◆ Exercise brief: Copy out again, unchanged, the listing below from the line that has "thumb ip: (204, 250)" through the line that has "pinky dip: (254, 247)".
*** Opening Recorded information ***
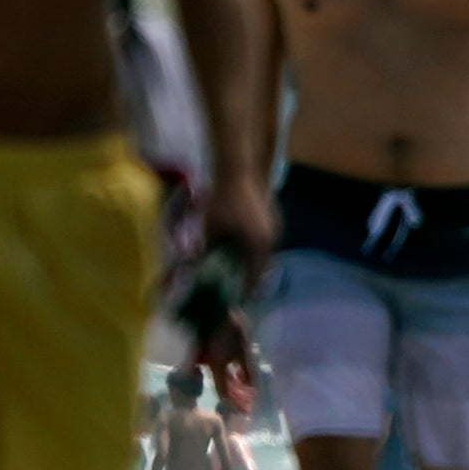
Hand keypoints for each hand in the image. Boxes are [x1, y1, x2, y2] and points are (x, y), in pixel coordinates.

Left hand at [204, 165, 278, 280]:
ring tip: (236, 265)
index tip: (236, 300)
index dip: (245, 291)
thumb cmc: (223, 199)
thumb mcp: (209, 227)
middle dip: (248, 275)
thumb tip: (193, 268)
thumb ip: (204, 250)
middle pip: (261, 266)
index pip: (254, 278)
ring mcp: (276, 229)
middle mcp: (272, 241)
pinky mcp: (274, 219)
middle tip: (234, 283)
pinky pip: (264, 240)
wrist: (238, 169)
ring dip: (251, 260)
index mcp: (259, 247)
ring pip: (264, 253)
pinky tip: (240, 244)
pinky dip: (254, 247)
*** Closing Recorded information ***
*** Opening Recorded information ***
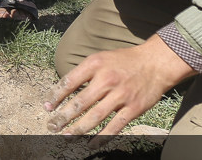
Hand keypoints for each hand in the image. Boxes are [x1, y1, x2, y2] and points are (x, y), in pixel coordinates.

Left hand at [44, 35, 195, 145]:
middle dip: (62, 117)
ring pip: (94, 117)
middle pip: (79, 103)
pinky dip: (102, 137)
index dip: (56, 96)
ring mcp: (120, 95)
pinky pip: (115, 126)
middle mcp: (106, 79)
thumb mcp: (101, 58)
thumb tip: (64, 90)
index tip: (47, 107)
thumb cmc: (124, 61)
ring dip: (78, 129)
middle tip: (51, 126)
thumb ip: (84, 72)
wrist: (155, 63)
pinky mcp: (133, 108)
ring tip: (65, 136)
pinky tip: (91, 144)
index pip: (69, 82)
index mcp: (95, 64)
*** Closing Recorded information ***
◆ Response to this exercise:
thumb ip: (204, 250)
middle pip: (261, 266)
index pip: (254, 278)
ring mcp: (276, 229)
middle mcp: (272, 241)
pinky mcp: (274, 219)
middle tip: (234, 283)
pinky pip: (264, 240)
wrist: (238, 169)
ring dip: (251, 260)
index mcp: (259, 247)
ring pip: (264, 253)
pinky tip: (240, 244)
pinky dip: (254, 247)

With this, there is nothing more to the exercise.